Nada como llegar a la Navidad y que le pongan a uno en las manos un regalito brillante y maravilloso. Todos sabemos qué hacer en ese momento: abrimos el envoltorio, miramos el contenido, fingimos una sonrisa y procedemos a maldecir mentalmente la imbecilidad del regalador. Desde la infancia me quedó claro que nací para ser uno de esos elegidos a quienes la Humanidad infama con un baño anual de obsequios absurdos y decepcionantes. Creo que el corazón se me volvió de piedra a los cinco años.

Ahora que hemos comprobado que todas las listas de los medios son producto de la corrupción (sobre todo cuando no sale uno en ellas), aventuro este top five negativo con la esperanza de exorcizar mis traumas vitales. Ordeno sus incisos cronológicamente y no por el grado de dolor que me causaron. He aquí los peores regalos que me trajo la Navidad:

1. Un armatoste de tres ruedas, forma de grillo crucificado y asiento bajísimo, llamado “La máquina verde”, al que se lograba poner en acción con la aplicación de fuerzas hercúleas y sólo para comprobar que uno era rebasado por los niños que sí habían recibido bicicletas y por sus hermanitos en triciclo. Era un juguete que despertaba la imaginación, porque había que inventarse excusas cada vez más creativas para no utilizarlo. Me arruinó la Navidad de 1984.

2. Una bufanda color aqua esponjada al grado de parecer una de las estolas de Liza Minelli. Fue un milagro que no apareciera colgado de una lámpara con ella en la Navidad de 1988.

3. Un disco con diez éxitos navideños cantados por Topo Gigio, ese ratón mitad bonaerense y mitad napolitano. Llevaba semanas deslizando en las cenas caseras el dato de que quería el …And Justice For All, de Metallica. Sí: celebré por un par de horas cuando vi un envoltorio con forma de LP al lado del nacimiento. Nunca me recobré de la aparición de Topo Gigio. Pasé deprimido todo 1990.

4. Las obras completas de una chica con la que salí a mediados de los años noventa, escritas de propia mano en un cuadernito con pastas negras y que contenían, entre otras delicias, dos sonetos dedicados a la divinidad de Cristo. Casi muero de tétanos por sostener durante dos horas la sonrisa más falsa de mi vida en la cena de Noche Buena de 1995. A partir de ese momento, cada vez que la tenía en brazos lo que miraba era el rostro inmaculado de San Juditas Tadeo. Obviamente, fracasamos.

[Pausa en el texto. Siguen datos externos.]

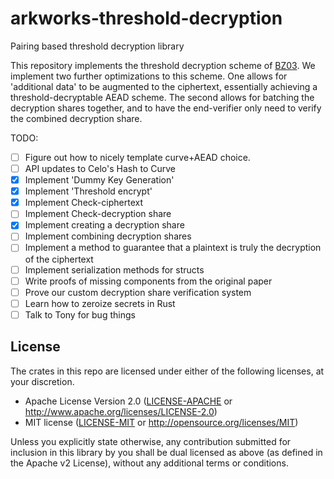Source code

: # arkworks-threshold-decryption
Pairing based threshold decryption library

This repository implements the threshold decryption scheme of [BZ03](http://citeseerx.ist.psu.edu/viewdoc/download?doi=10.1.1.119.1717&rep=rep1&type=pdf). We implement two further optimizations to this scheme. 
One allows for 'additional data' to be augmented to the ciphertext, essentially achieving a threshold-decryptable AEAD scheme.
The second allows for batching the decryption shares together, and to have the end-verifier only need to verify the combined decryption share.

TODO:

- [ ] Figure out how to nicely template curve+AEAD choice.
- [ ] API updates to Celo's Hash to Curve
- [x] Implement 'Dummy Key Generation'
- [X] Implement 'Threshold encrypt'
- [X] Implement Check-ciphertext
- [ ] Implement Check-decryption share
- [X] Implement creating a decryption share
- [ ] Implement combining decryption shares
- [ ] Implement a method to guarantee that a plaintext is truly the decryption of the ciphertext
- [ ] Implement serialization methods for structs
- [ ] Write proofs of missing components from the original paper
- [ ] Prove our custom decryption share verification system
- [ ] Learn how to zeroize secrets in Rust
- [ ] Talk to Tony for bug things

## License

The crates in this repo are licensed under either of the following licenses, at your discretion.

 * Apache License Version 2.0 ([LICENSE-APACHE](LICENSE-APACHE) or http://www.apache.org/licenses/LICENSE-2.0)
 * MIT license ([LICENSE-MIT](LICENSE-MIT) or http://opensource.org/licenses/MIT)

Unless you explicitly state otherwise, any contribution submitted for inclusion in this library by you shall be dual licensed as above (as defined in the Apache v2 License), without any additional terms or conditions.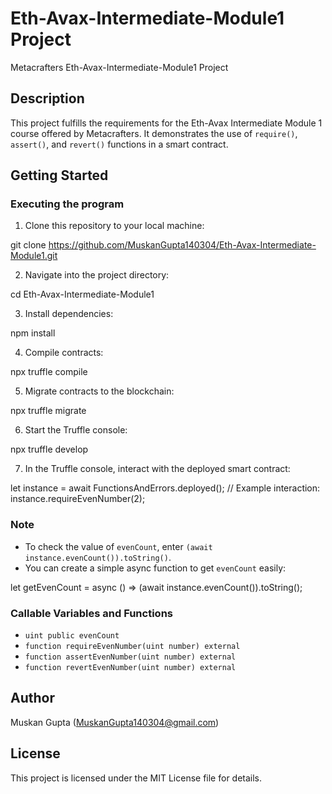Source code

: 
# Eth-Avax-Intermediate-Module1 Project

Metacrafters Eth-Avax-Intermediate-Module1 Project

## Description

This project fulfills the requirements for the Eth-Avax Intermediate Module 1 course offered by Metacrafters. It demonstrates the use of `require()`, `assert()`, and `revert()` functions in a smart contract.

## Getting Started

### Executing the program

1. Clone this repository to your local machine:


git clone https://github.com/MuskanGupta140304/Eth-Avax-Intermediate-Module1.git


2. Navigate into the project directory:


cd Eth-Avax-Intermediate-Module1


3. Install dependencies:


npm install


4. Compile contracts:


npx truffle compile


5. Migrate contracts to the blockchain:


npx truffle migrate


6. Start the Truffle console:


npx truffle develop


7. In the Truffle console, interact with the deployed smart contract:


let instance = await FunctionsAndErrors.deployed();
// Example interaction: instance.requireEvenNumber(2);


### Note

- To check the value of `evenCount`, enter `(await instance.evenCount()).toString()`.
- You can create a simple async function to get `evenCount` easily:


let getEvenCount = async () => (await instance.evenCount()).toString();


### Callable Variables and Functions

- `uint public evenCount`
- `function requireEvenNumber(uint number) external`
- `function assertEvenNumber(uint number) external`
- `function revertEvenNumber(uint number) external`

## Author

Muskan Gupta (MuskanGupta140304@gmail.com)

## License

This project is licensed under the MIT License file for details.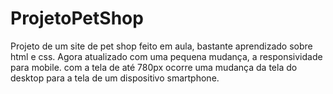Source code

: # ProjetoPetShop
Projeto de um site de pet shop feito em aula, bastante aprendizado sobre html e css.
Agora atualizado com uma pequena mudança, a responsividade para mobile.
com a tela de até 780px ocorre uma mudança da tela do desktop para a tela de um dispositivo smartphone.


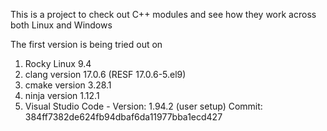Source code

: This is a project to check out C++ modules and see how they work across both Linux and Windows

The first version is being tried out on 
1. Rocky Linux 9.4
1. clang version 17.0.6 (RESF 17.0.6-5.el9)
1. cmake version 3.28.1
1. ninja version 1.12.1
1. Visual Studio Code - Version: 1.94.2 (user setup) Commit: 384ff7382de624fb94dbaf6da11977bba1ecd427

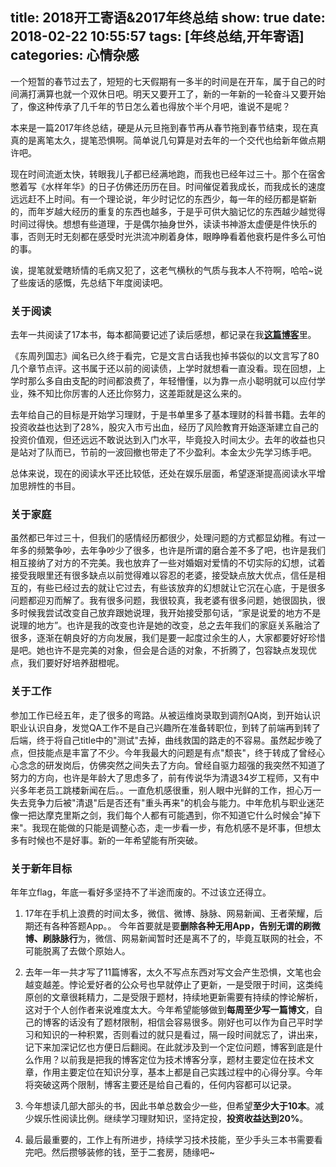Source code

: title: 2018开工寄语&2017年终总结
show: true
date: 2018-02-22 10:55:57
tags: [年终总结,开年寄语]
categories: 心情杂感
---

一个短暂的春节过去了，短短的七天假期有一多半的时间是在开车，属于自己的时间满打满算也就一个双休日吧。明天又要开工了，新的一年新的一轮奋斗又要开始了，像这种传承了几千年的节日怎么着也得放个半个月吧，谁说不是呢？

本来是一篇2017年终总结，硬是从元旦拖到春节再从春节拖到春节结束，现在真真的是离笔太久，提笔恐惧啊。简单说几句算是对去年的一个交代也给新年做点期许吧。

现在时间流逝太快，转眼我儿子都已经满地跑，而我也已经年过三十。那个在宿舍憋着写《水样年华》的日子仿佛还历历在目。时间催促着我成长，而我成长的速度远远赶不上时间。有一个理论说，年少时记忆的东西少，每一年的经历都是崭新的，而年岁越大经历的重复的东西也越多，于是乎可供大脑记忆的东西越少越觉得时间过得快。想想有些道理，于是偶尔抽身世外，读读书神游太虚便是件快乐的事，否则无时无刻都在感受时光洪流冲刷着身体，眼睁睁看着他衰朽是件多么可怕的事。

诶，提笔就爱瞎矫情的毛病又犯了，这老气横秋的气质与我本人不符啊，哈哈~说了些废话的感慨，先总结下年度阅读吧。

<!--more-->

### 关于阅读

去年一共阅读了17本书，每本都简要记述了读后感想，都记录在我[**这篇博客**](http://zhangjh.me/2017/02/23/myreading-2017/)里。

《东周列国志》闻名已久终于看完，它是文言白话我也掉书袋似的以文言写了80几个章节点评。这书属于还以前的阅读债，上学时就想看一直没看。现在回想，上学时那么多自由支配的时间都浪费了，年轻懵懂，以为靠一点小聪明就可以应付学业，殊不知比你厉害的人还比你努力，这差距就是这么来的。

去年给自己的目标是开始学习理财，于是书单里多了基本理财的科普书籍。去年的投资收益也达到了28%，股灾入市亏出血，经历了风险教育开始逐渐建立自己的投资价值观，但还远远不敢说达到入门水平，毕竟投入时间太少。去年的收益也只是站对了队而已，节前的一波回撤也带走了不少盈利。本金太少先学习练手吧。

总体来说，现在的阅读水平还比较低，还处在娱乐层面，希望逐渐提高阅读水平增加思辨性的书目。

### 关于家庭

虽然都已年过三十，但我们的感情经历都很少，处理问题的方式都显幼稚。有过一年多的频繁争吵，去年争吵少了很多，也许是所谓的磨合差不多了吧，也许是我们相互接纳了对方的不完美。我也放弃了一些对婚姻对爱情的不切实际的幻想，试着接受我眼里还有很多缺点以前觉得难以容忍的老婆，接受缺点放大优点，信任是相互的，有些已经过去的就让它过去，有些该放弃的幻想就让它沉在心底，于是很多问题都迎刃而解了。我有很多问题，我很较真，我老婆有很多问题，她很固执，很多时候我尝试改变自己放弃跟她说理，我开始接受那句话，“家是说爱的地方不是说理的地方”。也许是我的改变也许是她的改变，总之去年我们的家庭关系融洽了很多，逐渐在朝良好的方向发展，我们是要一起度过余生的人，大家都要好好珍惜是吧。她也许不是完美的对象，但会是合适的对象，不折腾了，包容缺点发现优点，我们要好好培养甜橙呢。

### 关于工作

参加工作已经五年，走了很多的弯路。从被运维岗录取到调剂QA岗，到开始认识职业认识自身，发觉QA工作不是自己兴趣所在准备转职位，到转了前端再到转了后端，终于将自己title中的"测试"去掉，曲线救国的路走的不容易。虽然起步晚了点，但技能点是丰富了不少。今年我最大的问题是有点"颓丧"，终于转成了曾经心心念念的研发岗后，仿佛突然之间失去了方向。曾经自驱力超强的我突然不知道了努力的方向，也许是年龄大了思虑多了，前有传说华为清退34岁工程师，又有中兴多年老员工跳楼新闻在后。。一直危机感很重，别人眼中光鲜的工作，担心万一失去竞争力后被"清退"后是否还有"重头再来"的机会与能力。中年危机与职业迷茫像一把达摩克里斯之剑，我们每个人都有可能遇到，你不知道它什么时候会"掉下来"。我现在能做的只能是调整心态，走一步看一步，有危机感不是坏事，但想太多有时候也不是好事。新的一年希望能有所突破。

### 关于新年目标

年年立flag，年底一看好多坚持不了半途而废的。不过该立还得立。

1. 17年在手机上浪费的时间太多，微信、微博、脉脉、网易新闻、王者荣耀，后期还有各种答题App。。 今年首要就是要**删除各种无用App，告别无谓的刷微博、刷脉脉行**为，微信、网易新闻暂时还是离不了的，毕竟互联网的社会，不可能脱离了去做个原始人。

2. 去年一年一共才写了11篇博客，太久不写点东西对写文会产生恐惧，文笔也会越变越差。悖论爱好者的公众号也早就停止了更新，一是受限于时间，这类纯原创的文章很耗精力，二是受限于题材，持续地更新需要有持续的悖论解析，这对于个人创作者来说难度太大。今年希望能够做到**每周至少写一篇博文**，自己的博客的话没有了题材限制，相信会容易很多。刚好也可以作为自己平时学习和知识的一种积累，否则看过的就只是看过，隔一段时间就忘了，讲出来，记下来加深记忆也方便日后翻阅。在此就涉及到一个定位问题，博客到底是什么作用？以前我是把我的博客定位为技术博客分享，题材主要定位在技术文章，作用主要定位在知识分享，基本上都是自己实践过程中的心得分享。今年将突破这两个限制，博客主要还是给自己看的，任何内容都可以记录。

3. 今年想读几部大部头的书，因此书单总数会少一些，但希望**至少大于10本**。减少娱乐性阅读比例。继续学习理财知识，坚持定投，**投资收益达到20%**。

4. 最后最重要的，工作上有所进步，持续学习技术技能，至少手头三本书需要看完吧。然后攒够装修的钱，至于二套房，随缘吧~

5. Medio kilo de jamón en rebanadas, que recibí en un intercambio por allá del 2005 precedido por la frase: “Como ya tienes muchos libros, pensé que esto iba a gustarte más”. Como toda mi hipocresía se agotó en 1995, fui incapaz de reaccionar y me limité a quedarme sentado, sin parpadear, con el pequeño bulto viscoso en las manos. Mi victimario me miró con ojos bovinos sin comprender el tamaño de su pecado. Todavía, me dicen, se indignó al descubrir el regalo en el bote de la basura. “No entiende el sentido de la Navidad”, espetó.

Al contrario: lo entiendo demasiado bien.